Actually, I am not sure that I have even seen any super friendly
formalization of mathematical reasoning. Over the years, I planned to
create my HAVE/WANT system. Yes, of course, there would be a huge
overlap with ideas that are already around, including the setups used
by the Proof Assistants. But small changes in terminology and format
could make it hugely better and more useable than existing setups. Of
course, "selling" such a super friendly system would have to be left
to my successors.

At this point, I don't see any interesting restriction on the use of
negation in real mathematical proofs other than these two:

a. Intuitionism. Here you can't just assume not of something, and get
much out of that. Most commonly, you can't just assume "not for all"
and get "there exists". There are other things like this. You can't
just assume not A, get a contradiction, and then conclude A. Or assume
not (A and B) and then conclude not A or not B. So intuitionism really
affects the way not interacts with just about everything else.

b. No Negation. I have a feeling that this is under explored. There
are now some modern tools that can come to bear on this.
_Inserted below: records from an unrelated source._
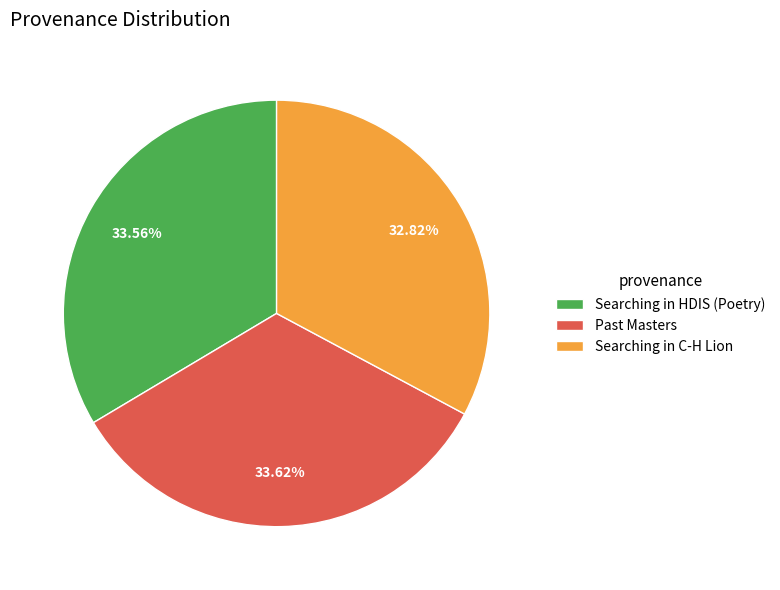

The Searching in C-H Lion slice represents 22% of the pie. True or false?

False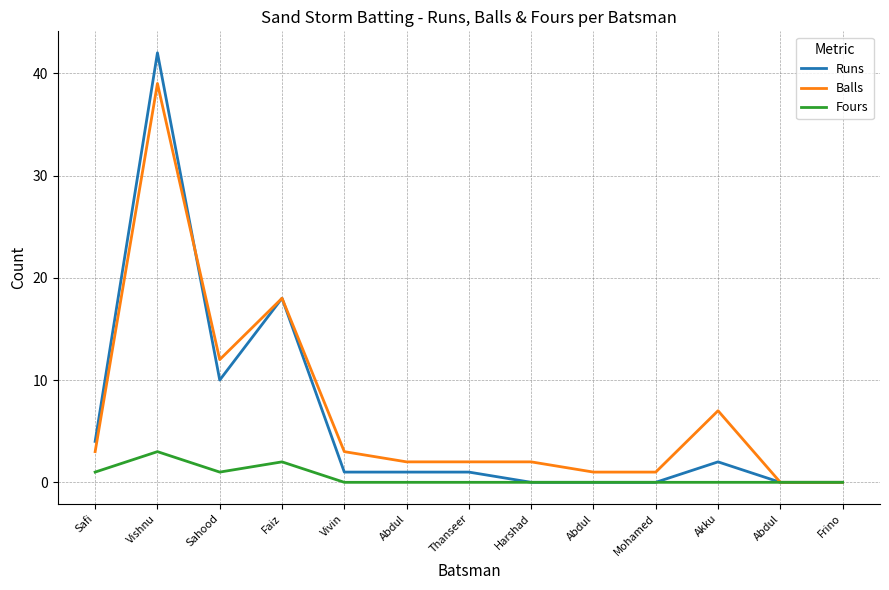

Reading left to right, extract all data points from this chart.

Runs: 4	42	10	18	1	1	1	0	0	0	2	0	0
Balls: 3	39	12	18	3	2	2	2	1	1	7	0	0
Fours: 1	3	1	2	0	0	0	0	0	0	0	0	0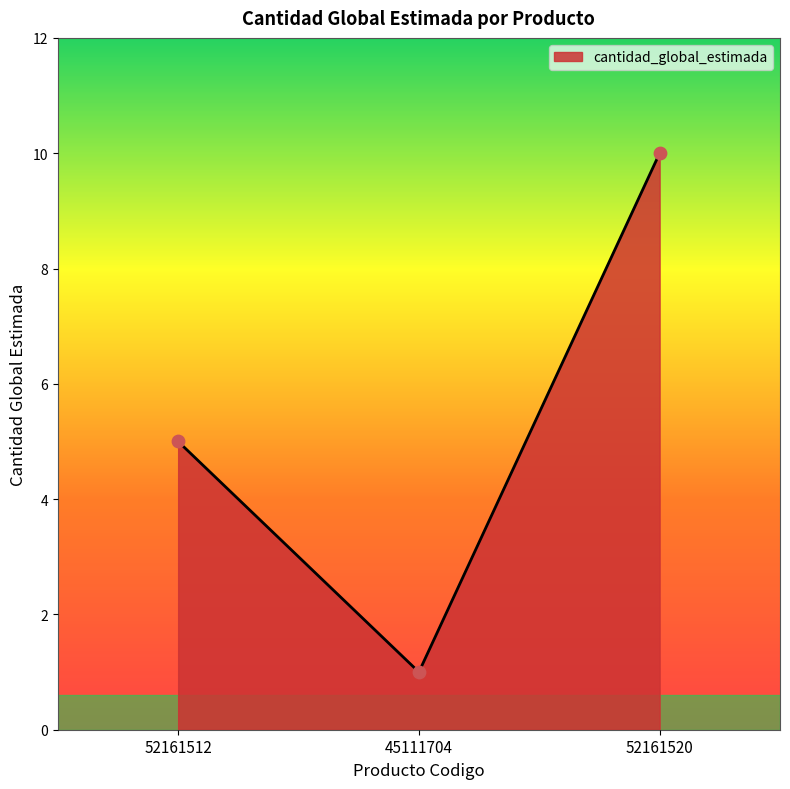

What is the change in value from 45111704 to 52161520?

+9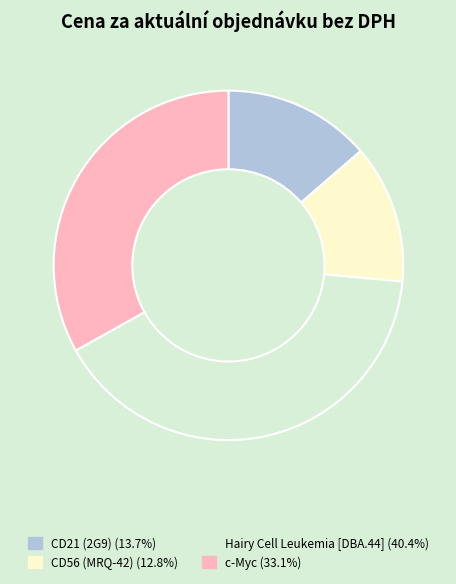

Does c-Myc (33.1%) represent more than half of the total?

No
VERY VAGUELY,
a rough theme seems to be emerging:

And I am not excited about the idea that you can in principle
rearrange proofs to avoid certain particular features, especially when
there seems to be no need to do so, and goes against what people
actually write down.

HOWEVER, I would be interested in seeing some new restrictions on
logic like a,b that amount to something. I would even be interested in
seeing new restrictions that in fact ARE MET by all or almost all
mathematical proofs. It is possible that that would be an interesting
finding of the form: mathematicians never do this or that, and we know
that what they do is still complete.

EVEN MUCH MORE INTERESTIiNG, would be to show that mathematicians
actually work in a (natural, coherent, identifiable) system of logic
that is INCOMPLETE. That could have major implications for all sorts
of issues in f.o.m.

*The negationless theory of the ring of integers is deeply related to
the ordinary theory of the ring of complex numbers.*

Harvey Friedman

On Thu, Sep 3, 2015 at 9:29 PM, Timothy Y. Chow <tchow at alum.mit.edu> wrote:
>> From: Harvey Friedman <hmflogic at gmail.com>
>
> Harvey Friedman wrote:
>
>> The only proof you have offered of this "empty set contained in A" in
>> ordinary mathematical language read virtually identically to the usual proof
>> with explosion (EFQ), and so I still haven't seen any proof of "empty set
>> contained in A" that isn't obviously based on the idea that a contradiction
>> yields everything. I said that if I see such a thing, I will revisit this
>> whole matter.
>
>
> I haven't followed all the ins and outs of this particular discussion, but
> the debate seems to be turning on whether the following argument---
>
> Let b be arbitrary. Suppose b in {x|~x=x}. Then ~b=b. But b=b.
>     Contradiction. So, if b in {x|~x=x}, then b in A. QED
>
> ---employs the idea that "a contradiction yields everything."  I don't
> understand what Core Logic is, and I'm not sure I even understand what "a
> contradiction yields everything" means.  But I can give a data point as a
> mathematician introspecting on what he thinks he is doing when reasoning as
> above.  I think I am making an assumption, arriving at a contradiction, and
> then concluding that my assumption must be mistaken.  I am not, or at least
> am not consciously, thinking about "a contradiction yields everything."
> Where is that step supposedly coming in?  I guess this is a question for
> Harvey.  Am I supposedly arriving at the contradiction, then making a
> further step that the contradiction yields everything, and then balking at
> accepting everything, and only then backtracking to my assumption to reject
> it?  It's not possible to balk at the contradiction itself and backtrack
> immediately?  We have to justify balking at the contradiction by appealing
> to its undesirable consequences, or something?